- MATERIAL SHOWN -

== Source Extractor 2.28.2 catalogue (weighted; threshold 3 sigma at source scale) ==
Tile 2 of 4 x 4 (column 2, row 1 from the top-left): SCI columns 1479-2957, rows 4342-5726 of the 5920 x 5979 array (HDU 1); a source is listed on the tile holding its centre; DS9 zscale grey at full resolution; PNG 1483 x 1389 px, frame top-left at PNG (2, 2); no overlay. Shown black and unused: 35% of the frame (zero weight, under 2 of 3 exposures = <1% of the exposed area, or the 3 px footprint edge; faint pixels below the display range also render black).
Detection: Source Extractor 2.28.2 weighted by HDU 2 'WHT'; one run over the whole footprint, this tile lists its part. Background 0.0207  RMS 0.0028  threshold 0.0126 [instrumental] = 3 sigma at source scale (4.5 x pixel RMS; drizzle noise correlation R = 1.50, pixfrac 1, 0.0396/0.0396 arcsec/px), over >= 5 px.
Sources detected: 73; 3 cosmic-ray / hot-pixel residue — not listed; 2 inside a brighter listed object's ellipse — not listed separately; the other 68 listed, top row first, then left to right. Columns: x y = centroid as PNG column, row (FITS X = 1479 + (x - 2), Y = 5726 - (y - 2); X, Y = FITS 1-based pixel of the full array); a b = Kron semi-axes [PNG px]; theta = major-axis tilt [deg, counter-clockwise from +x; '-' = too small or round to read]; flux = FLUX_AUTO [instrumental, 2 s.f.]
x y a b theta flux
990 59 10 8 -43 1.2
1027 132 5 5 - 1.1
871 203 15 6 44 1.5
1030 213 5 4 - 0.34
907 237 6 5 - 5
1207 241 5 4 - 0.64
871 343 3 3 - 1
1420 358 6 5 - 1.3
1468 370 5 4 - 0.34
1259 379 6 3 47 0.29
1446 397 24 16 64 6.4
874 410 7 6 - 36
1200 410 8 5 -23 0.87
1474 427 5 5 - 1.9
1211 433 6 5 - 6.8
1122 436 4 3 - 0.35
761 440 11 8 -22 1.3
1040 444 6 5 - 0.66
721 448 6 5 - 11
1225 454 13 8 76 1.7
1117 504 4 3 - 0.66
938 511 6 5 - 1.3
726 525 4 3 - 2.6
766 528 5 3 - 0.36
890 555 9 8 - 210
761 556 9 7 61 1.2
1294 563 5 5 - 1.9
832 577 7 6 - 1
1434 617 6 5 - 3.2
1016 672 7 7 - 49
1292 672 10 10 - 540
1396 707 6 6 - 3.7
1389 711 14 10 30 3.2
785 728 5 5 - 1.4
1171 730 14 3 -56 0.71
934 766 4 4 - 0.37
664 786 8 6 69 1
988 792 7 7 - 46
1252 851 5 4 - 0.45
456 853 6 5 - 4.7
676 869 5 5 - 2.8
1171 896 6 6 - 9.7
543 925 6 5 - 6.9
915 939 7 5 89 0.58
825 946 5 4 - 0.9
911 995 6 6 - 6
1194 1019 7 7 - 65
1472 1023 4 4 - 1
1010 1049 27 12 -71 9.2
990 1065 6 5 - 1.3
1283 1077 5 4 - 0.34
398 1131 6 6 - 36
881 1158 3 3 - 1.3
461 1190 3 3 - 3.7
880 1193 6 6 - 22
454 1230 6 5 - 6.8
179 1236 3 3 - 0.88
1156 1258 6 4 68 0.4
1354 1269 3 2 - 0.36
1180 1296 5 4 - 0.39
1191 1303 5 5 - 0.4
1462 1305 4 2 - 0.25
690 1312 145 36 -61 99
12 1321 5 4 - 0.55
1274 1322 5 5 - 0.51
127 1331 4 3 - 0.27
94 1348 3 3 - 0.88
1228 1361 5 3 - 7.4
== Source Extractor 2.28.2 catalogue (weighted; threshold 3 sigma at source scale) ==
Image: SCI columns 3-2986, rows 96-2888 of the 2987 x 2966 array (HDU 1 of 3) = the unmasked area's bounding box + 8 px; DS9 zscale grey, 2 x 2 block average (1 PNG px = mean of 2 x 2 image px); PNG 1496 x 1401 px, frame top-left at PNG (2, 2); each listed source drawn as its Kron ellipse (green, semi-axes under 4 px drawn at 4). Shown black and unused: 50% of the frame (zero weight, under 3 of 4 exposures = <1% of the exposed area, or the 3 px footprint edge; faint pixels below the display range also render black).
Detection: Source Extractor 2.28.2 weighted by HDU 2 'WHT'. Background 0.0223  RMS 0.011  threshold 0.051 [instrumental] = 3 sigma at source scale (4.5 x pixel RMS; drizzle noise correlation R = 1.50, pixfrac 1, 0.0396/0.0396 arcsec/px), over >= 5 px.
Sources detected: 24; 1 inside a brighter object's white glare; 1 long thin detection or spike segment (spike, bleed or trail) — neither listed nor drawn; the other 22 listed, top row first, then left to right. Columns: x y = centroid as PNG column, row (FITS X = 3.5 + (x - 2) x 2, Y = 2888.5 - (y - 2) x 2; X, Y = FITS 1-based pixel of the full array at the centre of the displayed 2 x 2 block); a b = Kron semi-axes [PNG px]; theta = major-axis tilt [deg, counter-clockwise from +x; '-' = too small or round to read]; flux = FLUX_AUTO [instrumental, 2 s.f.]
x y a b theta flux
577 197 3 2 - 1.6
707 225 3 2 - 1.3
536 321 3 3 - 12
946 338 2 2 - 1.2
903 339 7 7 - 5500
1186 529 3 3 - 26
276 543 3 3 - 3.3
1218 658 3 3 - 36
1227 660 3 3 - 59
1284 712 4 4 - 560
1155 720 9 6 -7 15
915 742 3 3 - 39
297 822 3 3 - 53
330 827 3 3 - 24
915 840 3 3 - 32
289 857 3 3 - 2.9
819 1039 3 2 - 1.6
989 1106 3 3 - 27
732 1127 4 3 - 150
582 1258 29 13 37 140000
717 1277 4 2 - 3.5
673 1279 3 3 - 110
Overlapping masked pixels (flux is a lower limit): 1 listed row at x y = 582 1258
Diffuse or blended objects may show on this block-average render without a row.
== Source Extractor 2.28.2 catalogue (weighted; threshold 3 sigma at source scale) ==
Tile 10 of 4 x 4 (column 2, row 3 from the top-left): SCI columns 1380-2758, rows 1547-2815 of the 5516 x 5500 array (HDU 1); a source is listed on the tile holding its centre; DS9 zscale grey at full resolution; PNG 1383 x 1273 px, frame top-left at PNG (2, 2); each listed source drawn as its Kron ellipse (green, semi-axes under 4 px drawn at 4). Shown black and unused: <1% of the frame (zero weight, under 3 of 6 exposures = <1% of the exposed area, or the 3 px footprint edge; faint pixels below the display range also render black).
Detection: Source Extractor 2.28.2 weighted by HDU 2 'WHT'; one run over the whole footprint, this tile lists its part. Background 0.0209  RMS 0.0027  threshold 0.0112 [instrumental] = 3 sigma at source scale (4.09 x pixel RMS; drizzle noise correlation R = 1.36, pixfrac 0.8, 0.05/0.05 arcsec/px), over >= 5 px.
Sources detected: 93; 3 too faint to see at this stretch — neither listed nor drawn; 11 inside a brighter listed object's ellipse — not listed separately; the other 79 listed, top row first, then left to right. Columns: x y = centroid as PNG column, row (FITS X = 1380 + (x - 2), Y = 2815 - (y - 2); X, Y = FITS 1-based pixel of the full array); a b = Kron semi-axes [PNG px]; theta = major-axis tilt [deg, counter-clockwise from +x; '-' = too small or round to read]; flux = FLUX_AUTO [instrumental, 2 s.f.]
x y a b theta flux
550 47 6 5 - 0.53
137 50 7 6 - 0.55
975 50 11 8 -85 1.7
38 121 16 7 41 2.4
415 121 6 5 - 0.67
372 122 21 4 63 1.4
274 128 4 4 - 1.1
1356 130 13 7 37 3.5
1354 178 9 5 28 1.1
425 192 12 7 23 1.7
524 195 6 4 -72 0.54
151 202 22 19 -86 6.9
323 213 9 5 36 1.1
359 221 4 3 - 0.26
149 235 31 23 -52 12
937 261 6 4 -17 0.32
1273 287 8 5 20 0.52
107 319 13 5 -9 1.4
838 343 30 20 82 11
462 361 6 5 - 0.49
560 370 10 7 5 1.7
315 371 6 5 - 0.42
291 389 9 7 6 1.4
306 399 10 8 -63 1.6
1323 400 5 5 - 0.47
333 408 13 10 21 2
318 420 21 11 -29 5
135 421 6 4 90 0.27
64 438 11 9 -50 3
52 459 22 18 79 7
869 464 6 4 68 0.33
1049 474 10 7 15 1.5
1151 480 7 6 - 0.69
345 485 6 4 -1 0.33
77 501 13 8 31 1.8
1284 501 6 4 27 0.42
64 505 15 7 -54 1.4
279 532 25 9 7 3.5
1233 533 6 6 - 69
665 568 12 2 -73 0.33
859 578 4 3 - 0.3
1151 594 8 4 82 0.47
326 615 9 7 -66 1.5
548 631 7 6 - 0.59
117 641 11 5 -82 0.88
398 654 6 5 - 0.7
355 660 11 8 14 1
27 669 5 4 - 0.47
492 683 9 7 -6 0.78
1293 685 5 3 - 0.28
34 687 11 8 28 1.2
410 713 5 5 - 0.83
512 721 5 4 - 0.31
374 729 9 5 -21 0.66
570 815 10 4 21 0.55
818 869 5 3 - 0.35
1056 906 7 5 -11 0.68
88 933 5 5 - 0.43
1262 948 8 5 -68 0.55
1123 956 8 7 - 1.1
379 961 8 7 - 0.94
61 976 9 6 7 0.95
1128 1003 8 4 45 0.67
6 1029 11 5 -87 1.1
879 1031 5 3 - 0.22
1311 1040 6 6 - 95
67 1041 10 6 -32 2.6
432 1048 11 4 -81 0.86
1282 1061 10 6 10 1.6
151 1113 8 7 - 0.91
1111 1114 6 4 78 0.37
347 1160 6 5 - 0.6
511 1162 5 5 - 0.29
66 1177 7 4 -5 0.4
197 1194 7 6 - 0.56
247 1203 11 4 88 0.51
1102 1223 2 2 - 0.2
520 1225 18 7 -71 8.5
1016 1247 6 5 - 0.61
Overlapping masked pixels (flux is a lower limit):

- EXERCISE DESCRIPTION -
Copy out the material word for word, starting with its first line and going on through the line that contains "Tile 2 of 4", with both of those lines included.

- COMPLETED EXERCISE -
== Source Extractor 2.28.2 catalogue (weighted; threshold 3 sigma at source scale) ==
Tile 2 of 4 x 4 (column 2, row 1 from the top-left): SCI columns 1479-2957, rows 4342-5726 of the 5920 x 5979 array (HDU 1); a source is listed on the tile holding its centre; DS9 zscale grey at full resolution; PNG 1483 x 1389 px, frame top-left at PNG (2, 2); no overlay. Shown black and unused: 35% of the frame (zero weight, under 2 of 3 exposures = <1% of the exposed area, or the 3 px footprint edge; faint pixels below the display range also render black).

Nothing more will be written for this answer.